Potretone.com, Sanana,- Proyek pembangunan Tower Merah Putih di Desa Fuata, Kecamatan Sulabesi Selatan, Kabupaten Kepulauan Sula, Maluku Utara, diduga tidak memiliki keterbukaan informasi kepada publik. Pasalnya, proyek tersebut disebut-sebut berjalan tanpa papan informasi proyek yang memuat sumber anggaran, nilai kontrak, pelaksana kegiatan hingga jangka waktu pekerjaan.
Kondisi itu memicu sorotan warga dan sejumlah pihak yang meminta Aparat Penegak Hukum (APH) serta Ombudsman turun tangan melakukan pemeriksaan terhadap Direktur Utama PT Amalah selaku pihak yang diduga bertanggung jawab atas pekerjaan tersebut.
Ahkam Kurniawan Buamona, Sekretaris Gerakan Pemuda Marhaenis (GPM) Kepulauan Sula menilai proyek yang dikerjakan tanpa papan informasi tersebut dapat menimbulkan kecurigaan di tengah masyarakat karena tidak diketahui secara jelas asal-usul anggaran, nama kontraktor, maupun spesifikasi pekerjaan.
“Kalau proyek dikerjakan tanpa papan proyek, masyarakat tentu bertanya-tanya. Ini proyek siapa, anggarannya berapa, sumber dananya dari mana, siapa pelaksananya, semua harus terbuka,” ujar Ahkam, Sabtu (28/3/2026).

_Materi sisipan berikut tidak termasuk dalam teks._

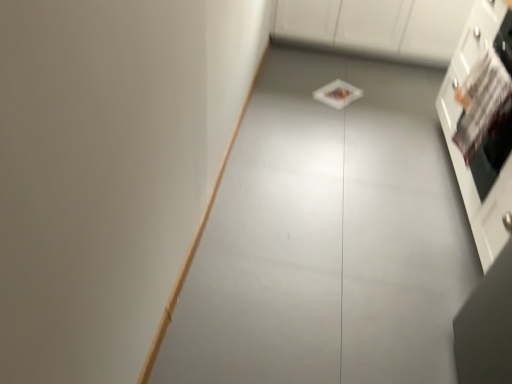
Question: Is white glossy cabinet at upper center, arranged as the second cabinetry when viewed from the front, turned away from white glossy cabinet at right, the second cabinetry viewed from the back?

Choices:
 (A) no
 (B) yes

Answer: (A)

Question: From the image's perspective, does white glossy cabinet at upper center, the second cabinetry from the bottom, appear lower than white glossy cabinet at right, marked as the 1th cabinetry in a front-to-back arrangement?

Choices:
 (A) no
 (B) yes

Answer: (A)

Question: Does white glossy cabinet at upper center, the second cabinetry from the bottom, lie behind white glossy cabinet at right, which is the 1th cabinetry from bottom to top?

Choices:
 (A) yes
 (B) no

Answer: (A)

Question: Is white glossy cabinet at upper center, the second cabinetry from the bottom, far from white glossy cabinet at right, the second cabinetry from the top?

Choices:
 (A) no
 (B) yes

Answer: (B)

Question: Does white glossy cabinet at upper center, the second cabinetry from the bottom, have a lesser height compared to white glossy cabinet at right, the second cabinetry viewed from the back?

Choices:
 (A) no
 (B) yes

Answer: (B)

Question: Is white glossy cabinet at upper center, the second cabinetry from the bottom, oriented towards white glossy cabinet at right, marked as the 1th cabinetry in a front-to-back arrangement?

Choices:
 (A) yes
 (B) no

Answer: (A)

Question: From a real-world perspective, is white glossy cabinet at right, which is the 1th cabinetry from bottom to top, over white glossy cabinet at upper center, which is the first cabinetry from top to bottom?

Choices:
 (A) yes
 (B) no

Answer: (A)

Question: Is the depth of white glossy cabinet at right, marked as the 1th cabinetry in a front-to-back arrangement, less than that of white glossy cabinet at upper center, which is the first cabinetry from top to bottom?

Choices:
 (A) yes
 (B) no

Answer: (A)

Question: Considering the relative sizes of white glossy cabinet at right, the second cabinetry from the top, and white glossy cabinet at upper center, which is counted as the first cabinetry, starting from the back, in the image provided, is white glossy cabinet at right, the second cabinetry from the top, thinner than white glossy cabinet at upper center, which is counted as the first cabinetry, starting from the back,?

Choices:
 (A) yes
 (B) no

Answer: (A)

Question: Is white glossy cabinet at right, the second cabinetry viewed from the back, further to the viewer compared to white glossy cabinet at upper center, arranged as the second cabinetry when viewed from the front?

Choices:
 (A) no
 (B) yes

Answer: (A)

Question: Can you confirm if white glossy cabinet at right, marked as the 1th cabinetry in a front-to-back arrangement, is taller than white glossy cabinet at upper center, which is the first cabinetry from top to bottom?

Choices:
 (A) yes
 (B) no

Answer: (A)

Question: From the image's perspective, is white glossy cabinet at right, the second cabinetry viewed from the back, beneath white glossy cabinet at upper center, which is counted as the first cabinetry, starting from the back?

Choices:
 (A) no
 (B) yes

Answer: (B)

Question: Is point (503, 26) positioned closer to the camera than point (373, 4)?

Choices:
 (A) closer
 (B) farther

Answer: (A)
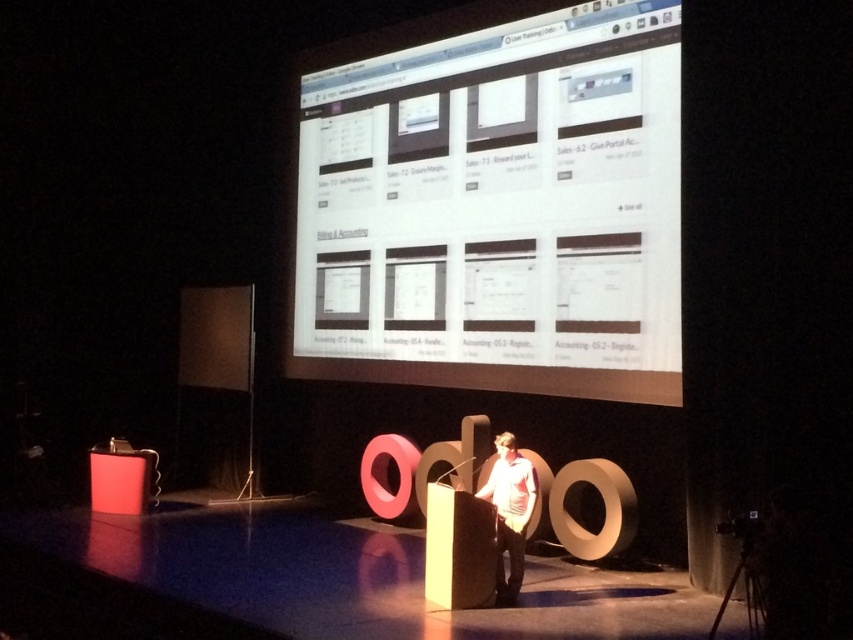
Measure the distance between white glossy computer screen at upper center and light pink fabric shirt at center.

white glossy computer screen at upper center is 2.09 meters away from light pink fabric shirt at center.

Is white glossy computer screen at upper center thinner than light pink fabric shirt at center?

No.

Find the location of a particular element. white glossy computer screen at upper center is located at coordinates (496, 205).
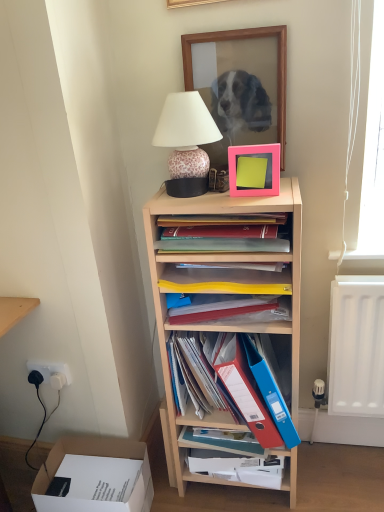
You are a GUI agent. You are given a task and a screenshot of the screen. Output one action in this format:
    pyautogui.click(x=<x>, y=<y>)
    Task: Click on the free space to the left of matte pink picture frame at upper center, the first picture frame when ordered from front to back
    Image resolution: width=384 pixels, height=512 pixels.
    Given the screenshot: What is the action you would take?
    pyautogui.click(x=209, y=198)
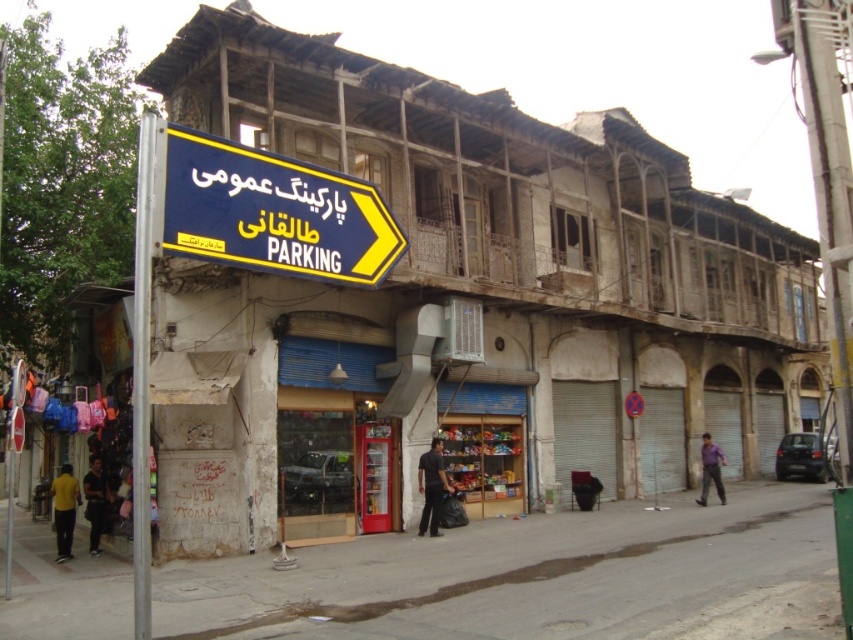
Which is in front, point (635, 216) or point (322, 200)?

Point (322, 200) is in front.

Between blue painted metal signboard at upper left and blue plastic sign at upper left, which one appears on the left side from the viewer's perspective?

blue plastic sign at upper left

The image size is (853, 640). Describe the element at coordinates (467, 300) in the screenshot. I see `blue painted metal signboard at upper left` at that location.

Where is `blue painted metal signboard at upper left`? The height and width of the screenshot is (640, 853). blue painted metal signboard at upper left is located at coordinates (467, 300).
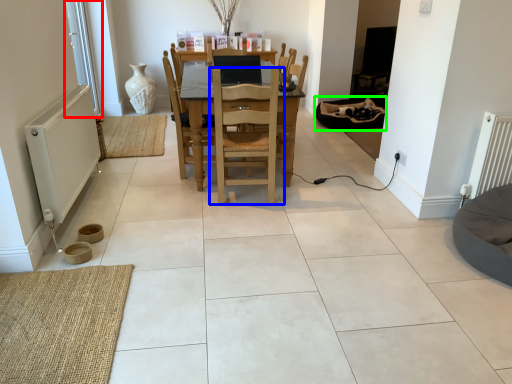
Question: Which object is the farthest from window screen (highlighted by a red box)? Choose among these: chair (highlighted by a blue box) or bean bag chair (highlighted by a green box).

Choices:
 (A) chair
 (B) bean bag chair

Answer: (B)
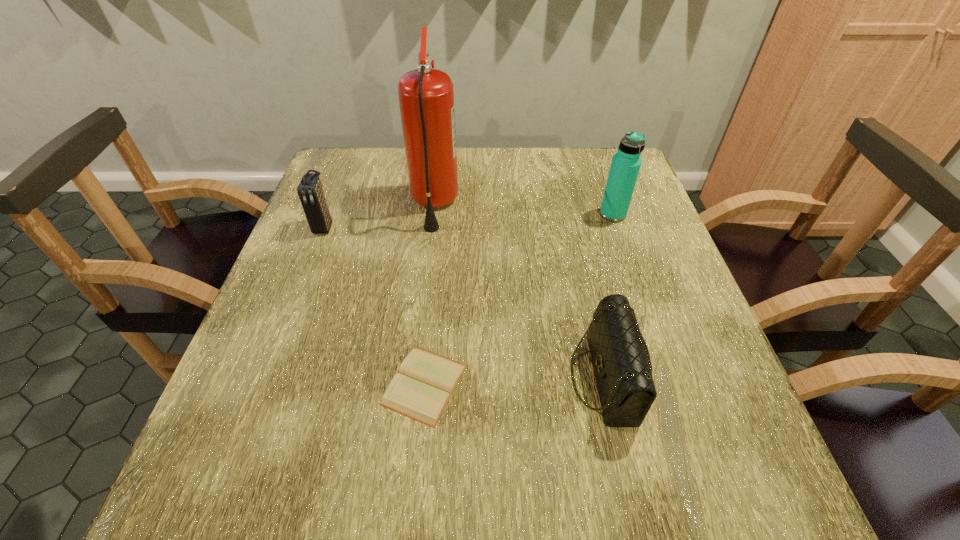
Locate an element on the screen. This screenshot has height=540, width=960. vacant space at the left edge of the desktop is located at coordinates (350, 237).

I want to click on free location at the right edge of the desktop, so click(701, 381).

Identify the location of vacant area at the near left corner of the desktop. The image size is (960, 540). (248, 463).

This screenshot has height=540, width=960. Find the location of `vacant area at the near right corner`. vacant area at the near right corner is located at coordinates (743, 503).

The image size is (960, 540). What are the coordinates of `vacant space that's between the water bottle and the leftmost object` in the screenshot? It's located at (468, 220).

Where is `free space between the leftmost object and the fire extinguisher`? free space between the leftmost object and the fire extinguisher is located at coordinates (379, 215).

Identify the location of vacant space that's between the nearer clutch bag and the taller clutch bag. (464, 302).

Where is `unoccupied area between the shorter clutch bag and the shortest object`? This screenshot has height=540, width=960. unoccupied area between the shorter clutch bag and the shortest object is located at coordinates (515, 381).

At what (x,y) coordinates should I click in order to perform the action: click on free space between the fire extinguisher and the left clutch bag. Please return your answer as a coordinate pair (x, y). This screenshot has width=960, height=540. Looking at the image, I should click on 379,215.

The height and width of the screenshot is (540, 960). I want to click on vacant area that lies between the farther clutch bag and the fourth shortest object, so click(x=468, y=220).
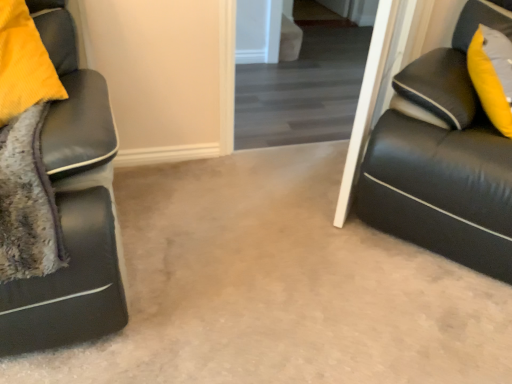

Menurutnya, proyek yang menggunakan anggaran negara seharusnya terbuka dan dapat diawasi publik. Sebab, transparansi menjadi bagian penting untuk mencegah dugaan penyimpangan, mark up anggaran, maupun pekerjaan yang tidak sesuai spesifikasi.
Karena itu, ia meminta aparat penegak hukum (APH) dan Ombudsman segera turun melakukan pemeriksaan terhadap proyek tersebut, termasuk memeriksa legalitas pekerjaan, dokumen kontrak, sumber anggaran, hingga pihak pelaksana kerja wajib diminta pertanggungjawaban.
Ahkam bilang, secara hukum, setiap proyek yang menggunakan anggaran pemerintah wajib memasang papan informasi proyek sebagai bentuk keterbukaan kepada publik. Kewajiban itu merujuk pada Undang-Undang Nomor 14 Tahun 2008 tentang Keterbukaan Informasi Publik, yang menegaskan masyarakat berhak mengetahui informasi terkait kegiatan yang dibiayai negara.
Selain itu, Peraturan Presiden Nomor 16 Tahun 2018 tentang Pengadaan Barang/Jasa Pemerintah juga menekankan prinsip transparansi, akuntabilitas, dan keterbukaan dalam pelaksanaan proyek pemerintah apalagi proyek dengan skala besar seperti Tower Merah Putih atau menarah yang dibangun di Desa Fuata saat ini.
Tak hanya itu, Ahkam juga menyoroti ketentuan pemasangan papan nama proyek ini karena telah diatur dalam Peraturan Menteri PUPR Nomor 8 Tahun 2023, yang mewajibkan setiap pekerjaan konstruksi mencantumkan nama kegiatan, lokasi, nilai kontrak, sumber dana, waktu pelaksanaan, nama kontraktor dan konsultan pengawas pada papan proyek dalam setiap pelaksanaan kegiatan konstruksi.
Sementara itu, sampai berita ini diturunkan, pihak PT Amalah belum memberikan keterangan resmi terkait dugaan proyek tanpa papan informasi tersebut.